··· Excerpted text ···

A bar complaint was filed on November 30, 1014 with The Florida Bar. The Complaint alleged misconduct by Michael J. Napoleone.Click here to review the original complaint.

On December 10, 2015, Maura Canter, Bar Counsel at The Florida Bar in Tallahassee, Florida responded to the complaint. Click here to read her response.

On July 22, 2015, I wrote the following letter to Ms. Maura Canter at The Florida Bar:

VIA US Mail

Ms. Maura Canter, Bar Counsel
Attorney Consumer Assistance Program
The Florida Bar
651 East Jefferson Street
Tallahassee, FL 32399-2300

Re: Mr. Michael J. Napoleone; RFA No: 15-9614

Dear Ms. Maura Canter,

I am in receipt of your letter of December 10, 2014. Thank you for taking your time to respond to my serious concerns on behalf of The Florida Bar.

In your letter to me you stated, “The Florida Bar only has authority to investigate complaints to determine if an attorney has violated the rules governing attorneys and whether disciplinary action is warranted regarding the attorney’s license to practice.”

Ms. Canter, it was never my intention for The Florida Bar to change the outcome of anything that has happened in the Courts in the State of Florida. I know that this is not within the purview of The Florida Bar.

Mr. Michael J. Napoleone has allegedly violated six of the Florida Rules of Professional Conduct which were listed in the Bar Complaint that I filed on November 30, 2014. Under the Florida Bar Standards for Lawyer Sanctions disbarment is appropriate as I outlined in the Complaint.

I hope that the fact that the Defendant Peter Halle is a Florida Attorney, that Mr. Michael J. Napoleone is a Florida Attorney, that the Florida Attorneys at the Florida law firm of Richman Greer that worked on this case were licensed by The Florida Bar, that the Defendant’s wife and Successor Trustee of the Edward Halle Trust is Carolyn B. Lamm, a Florida Attorney and a Past President of the American Bar Association (2009-2010) and that I am a total nobody in the legal profession does not have any bearing on the actions of The Florida Bar.

···

Exercise directions:
According to the letter to The Florida Bar, what position does Maura Canter hold?

··· Data excerpts ···

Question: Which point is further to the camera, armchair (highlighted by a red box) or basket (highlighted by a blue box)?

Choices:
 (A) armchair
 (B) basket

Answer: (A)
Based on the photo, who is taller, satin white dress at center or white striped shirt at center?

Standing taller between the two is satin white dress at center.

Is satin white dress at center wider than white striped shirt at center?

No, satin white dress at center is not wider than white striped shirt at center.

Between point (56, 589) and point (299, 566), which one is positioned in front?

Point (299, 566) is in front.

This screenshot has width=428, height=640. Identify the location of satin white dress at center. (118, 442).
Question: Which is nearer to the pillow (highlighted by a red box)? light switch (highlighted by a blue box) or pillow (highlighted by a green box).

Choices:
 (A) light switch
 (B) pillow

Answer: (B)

···
··· Data excerpts ···

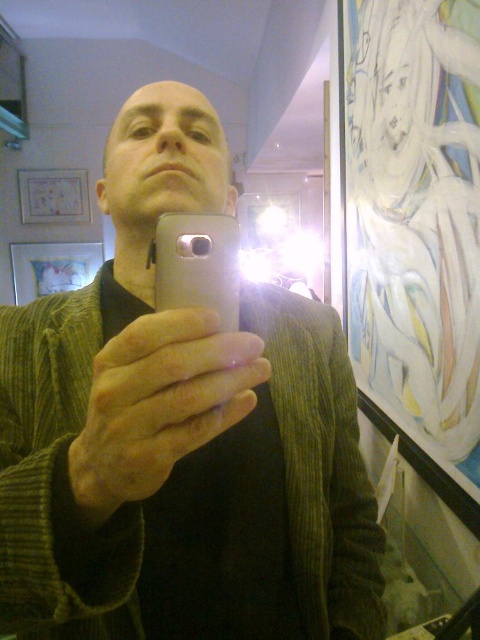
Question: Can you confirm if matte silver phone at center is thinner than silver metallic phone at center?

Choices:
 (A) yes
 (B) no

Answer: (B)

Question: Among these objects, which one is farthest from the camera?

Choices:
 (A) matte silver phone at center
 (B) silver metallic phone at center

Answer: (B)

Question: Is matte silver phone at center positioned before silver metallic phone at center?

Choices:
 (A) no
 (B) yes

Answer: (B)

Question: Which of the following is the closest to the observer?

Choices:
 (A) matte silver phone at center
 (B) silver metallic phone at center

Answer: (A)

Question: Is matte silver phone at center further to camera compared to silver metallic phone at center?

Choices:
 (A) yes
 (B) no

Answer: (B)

···

Solution for this task:
Bar Counsel at The Florida Bar.